This is the twelfth post in our 16-part series examining divisional practice in Argentina, Brazil, Canada, China, Europe, India, Indonesia, Malaysia, Mexico, Pakistan, Russia, Thailand, Saudi Arabia, Singapore, the United States, and Vietnam (in no particular order). Our first eleven posts examining divisional practice in Brazil, Mexico, China, India, Argentina, Canada, Thailand, Pakistan, Malaysia, Singapore and Russia can be found here: Divisional Practice – Brazil, Divisional Practice – Mexico, Divisional Practice – China and Divisional Practice – India, Divisional Practice – Argentina, Divisional Practice – Canada, and Divisional Practice -Thailand, Divisional Practice – Pakistan, and Divisional Practice – Malaysia, Divisional Practice – Singapore and Divisional Practice in Russia.
Divisional Practice in Saudi Arabia
In Saudi Arabia, divisional practice is fairly flexible. Specifically, one or more divisional applications can be filed: (1) in response to a lack of unity rejection; and/or (2) at any time for any reason (e.g., voluntary divisionals are permitted).
Time Period for Filing a Divisional Application
A divisional application can be filed any time before a receipt of a decision to grant or reject an original (e.g., parent) application. A divisional application cannot be filed from another divisional application (e.g., no cascading divisionals are permitted).
Requirements for Filing a Divisional Application
Under Saudi Arabian patent law, the requirements for filing a divisional application are as follows:
- Submission of a copy of the specification (including the abstract), claims and drawings of the divisional application as well as an entry form indicating the name and address of the Applicant and the inventor(s);
- The divisional application cannot include any subject matter not disclosed in the parent and priority application(s); and
- The parent application and the divisional application cannot claim identical subject matter.
The priority and filing dates of each divisional application will be identical to the priority and filing dates of the (original) parent application.

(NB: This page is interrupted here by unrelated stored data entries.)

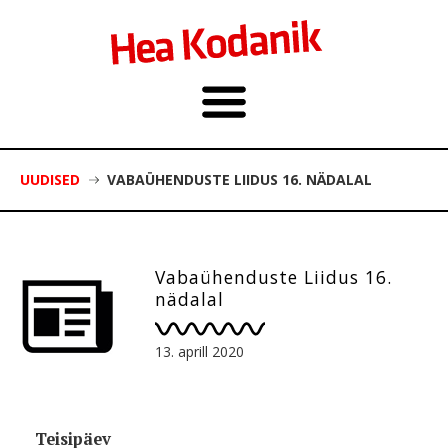
UUDISED
VABAÜHENDUSTE LIIDUS 16. NÄDALAL
Vabaühenduste Liidus 16.
nädalal
13. aprill 2020
Teisipäev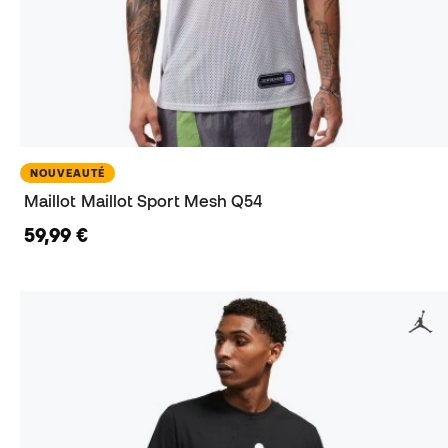
NOUVEAUTÉ
Maillot Maillot Sport Mesh Q54
59,99 €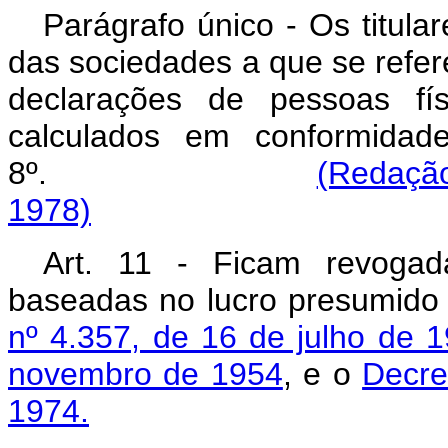
Parágrafo único - Os titula
das sociedades a que se refere
declarações de pessoas fís
calculados em conformidad
8º.
(Redação
1978)
Art. 11 - Ficam revogad
baseadas no lucro presumido
nº 4.357, de 16 de julho de 
novembro de 1954
, e o
Decre
1974.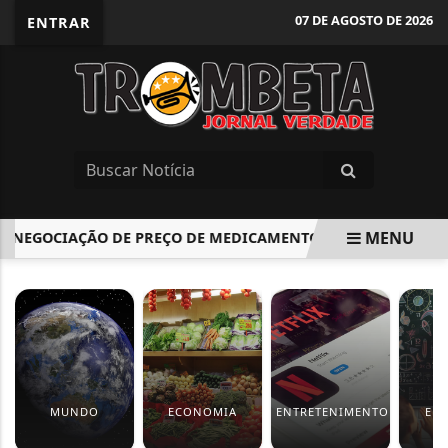
07 DE AGOSTO DE 2026
ENTRAR
MENU
 NEGOCIAÇÃO DE PREÇO DE MEDICAMENTOS PODE REDUZIR CU
EM ALTA
MUNDO
ECONOMIA
ENTRETENIMENTO
ED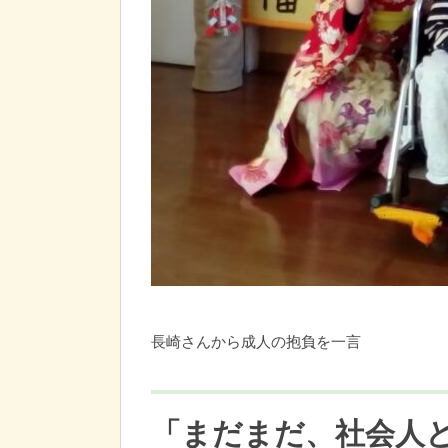
長崎さんから成人の抱負を一言
「
まだまだ、社会人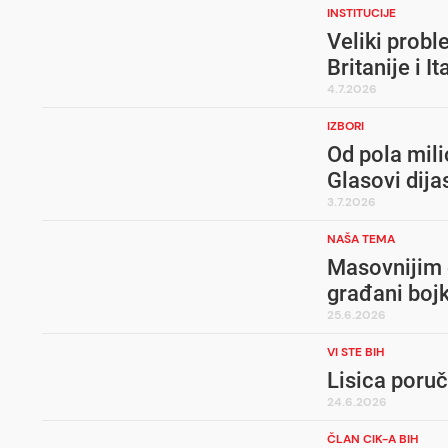
INSTITUCIJE
Veliki probl
Britanije i I
4.7.2026
IZBORI
Od pola mil
Glasovi dija
3.7.2026
NAŠA TEMA
Masovnijim 
građani bojk
25.6.2026
VI STE BIH
Lisica poruč
24.6.2026
ČLAN CIK-A BIH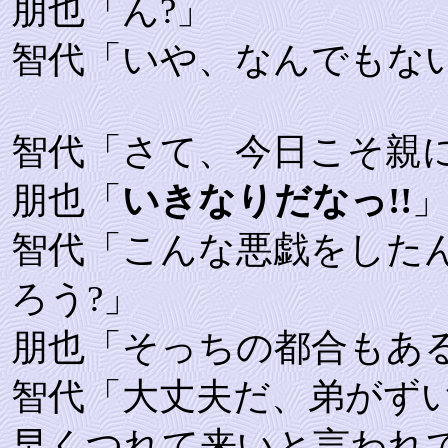
朋也「ん?」
智代「いや、なんでもな
智代「さて、今日こそ親
朋也「
いきなりだなっ!!
智代「こんな悪戯をした
ろう?」
朋也「そっちの都合もあ
智代「大丈夫だ、弟がず
早くつれて来いと言われ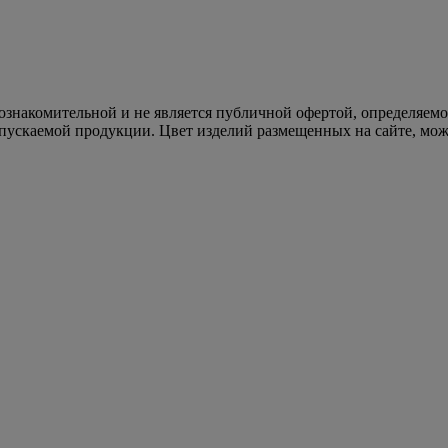
 ознакомительной и не является публичной офертой, определяем
пускаемой продукции. Цвет изделий размещенных на сайте, може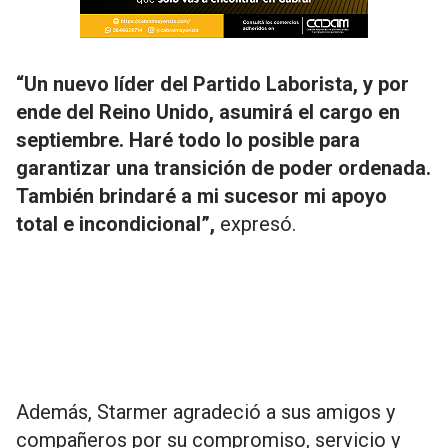
“Un nuevo líder del Partido Laborista, y por
ende del Reino Unido, asumirá el cargo en
septiembre. Haré todo lo posible para
garantizar una transición de poder ordenada.
También brindaré a mi sucesor mi apoyo
total e incondicional”,
expresó.
Además, Starmer agradeció a sus amigos y
compañeros por su compromiso, servicio y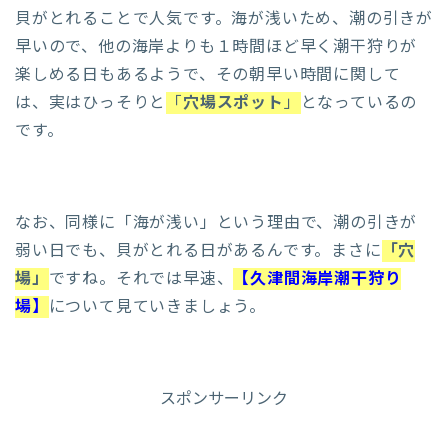
貝がとれることで人気です。海が浅いため、潮の引きが
早いので、他の海岸よりも１時間ほど早く潮干狩りが
楽しめる日もあるようで、その朝早い時間に関して
は、実はひっそりと
「
穴場スポット
」
となっているの
です。
なお、同様に「海が浅い」という理由で、潮の引きが
弱い日でも、貝がとれる日があるんです。まさに
「穴
場」
ですね。それでは早速、
【久津間海岸潮干狩り
場】
について見ていきましょう。
スポンサーリンク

Claims of a Divisional Application
A divisional application may be filed with the claims as originally filed in the parent application or PCT application. However, the claims of a divisional application filed with the same claims as a parent or PCT application must be amended during examination to ensure that neither the parent or divisional application claim identical subject matter. In other words, there can be no overlap of claimed subject matter in the parent or the divisional applications and an Examiner will reject the claims of a divisional application in the event of such overlap. Nonetheless, the claims of the divisional application may encompass broader subject matter than a parent application (subject to examination and opinion of an Examiner).

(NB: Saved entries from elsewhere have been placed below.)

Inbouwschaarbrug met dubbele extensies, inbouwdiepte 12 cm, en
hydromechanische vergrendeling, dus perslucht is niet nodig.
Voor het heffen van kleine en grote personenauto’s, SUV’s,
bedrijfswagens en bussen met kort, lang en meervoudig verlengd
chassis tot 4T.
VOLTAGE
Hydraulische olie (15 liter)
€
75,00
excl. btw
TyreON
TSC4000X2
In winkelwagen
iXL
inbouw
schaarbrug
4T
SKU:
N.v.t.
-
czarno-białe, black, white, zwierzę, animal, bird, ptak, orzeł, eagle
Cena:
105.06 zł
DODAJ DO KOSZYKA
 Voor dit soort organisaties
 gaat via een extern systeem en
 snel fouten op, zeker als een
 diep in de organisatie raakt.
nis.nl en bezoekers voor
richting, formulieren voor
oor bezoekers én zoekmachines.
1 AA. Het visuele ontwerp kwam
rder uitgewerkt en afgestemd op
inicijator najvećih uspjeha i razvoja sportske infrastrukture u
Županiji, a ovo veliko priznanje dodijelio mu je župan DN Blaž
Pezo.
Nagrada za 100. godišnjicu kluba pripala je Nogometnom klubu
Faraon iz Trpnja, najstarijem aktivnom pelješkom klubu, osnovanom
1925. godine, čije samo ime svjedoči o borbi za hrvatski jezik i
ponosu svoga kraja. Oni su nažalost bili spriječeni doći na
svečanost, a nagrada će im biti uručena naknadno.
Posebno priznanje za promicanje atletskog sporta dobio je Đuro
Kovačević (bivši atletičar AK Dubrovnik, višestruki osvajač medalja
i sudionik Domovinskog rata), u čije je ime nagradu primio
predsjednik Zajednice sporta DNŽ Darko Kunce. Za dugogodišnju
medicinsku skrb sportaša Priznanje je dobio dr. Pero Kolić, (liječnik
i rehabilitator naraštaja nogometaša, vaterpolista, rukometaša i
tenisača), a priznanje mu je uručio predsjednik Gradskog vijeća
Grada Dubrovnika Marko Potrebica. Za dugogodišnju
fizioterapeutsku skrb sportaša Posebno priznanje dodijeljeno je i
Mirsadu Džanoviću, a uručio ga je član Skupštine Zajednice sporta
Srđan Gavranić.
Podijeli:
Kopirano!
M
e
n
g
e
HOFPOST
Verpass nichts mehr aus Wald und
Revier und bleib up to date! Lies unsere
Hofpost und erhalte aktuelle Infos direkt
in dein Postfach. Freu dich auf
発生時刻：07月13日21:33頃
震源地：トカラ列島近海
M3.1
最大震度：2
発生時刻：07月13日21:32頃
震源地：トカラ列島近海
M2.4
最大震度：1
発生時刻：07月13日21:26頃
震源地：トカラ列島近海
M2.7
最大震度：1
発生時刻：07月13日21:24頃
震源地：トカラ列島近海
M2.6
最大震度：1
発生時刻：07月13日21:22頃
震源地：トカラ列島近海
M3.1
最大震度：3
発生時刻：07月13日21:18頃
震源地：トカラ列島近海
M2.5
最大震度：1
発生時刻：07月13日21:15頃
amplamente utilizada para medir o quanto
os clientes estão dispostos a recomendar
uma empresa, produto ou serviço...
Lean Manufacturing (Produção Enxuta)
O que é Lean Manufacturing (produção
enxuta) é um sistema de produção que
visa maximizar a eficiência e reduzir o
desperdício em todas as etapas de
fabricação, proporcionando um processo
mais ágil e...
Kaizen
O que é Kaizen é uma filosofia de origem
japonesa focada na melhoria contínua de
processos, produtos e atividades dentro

Any patent issuing from a parent and a divisional application cannot claim the identical subject matter as this would present a double patenting problem. In order to determine whether or not double patenting exists, the claims as allowed are examined to determine whether or not identical subject matter is being claimed. Specifically, claimed subject matter will be recognized as being identical if:
- The independent claims in the parent and divisional application are completely (100%) identical with one another; or
- One or more independent claims in the parent or divisional application recite one or more alternatives and the one or more alternatives are identical with one or more alternatives claimed in the parent or (another) divisional application.
Examination of Divisional Applications
A divisional application is accorded the same filing date as the parent application but is treated as a new patent filing. As such, the divisional application:
- Is allotted its own (new) application number;
- Requires payment of its own filing fees (separate from the filing fees paid in the parent application) and all back annuities;
- Requires the filing of a request for examination (separate from the filing of a request for examination in the parent application);
- Is prosecuted separately from the parent application; and
- Results in a patent that is independent from the parent application.
The fees for a divisional patent application are the same as for any parent application. Examination fees must be paid within 18-24 months from the actual filing date of the divisional application. If the fees are not paid within a three-month notice period, the application will be considered to be withdrawn.
Pursuant to standard regulations, the Applicant or his legal representative will be notified of the publication.
The term of a patent issuing off of a divisional application is twenty years from the filing date of the parent application.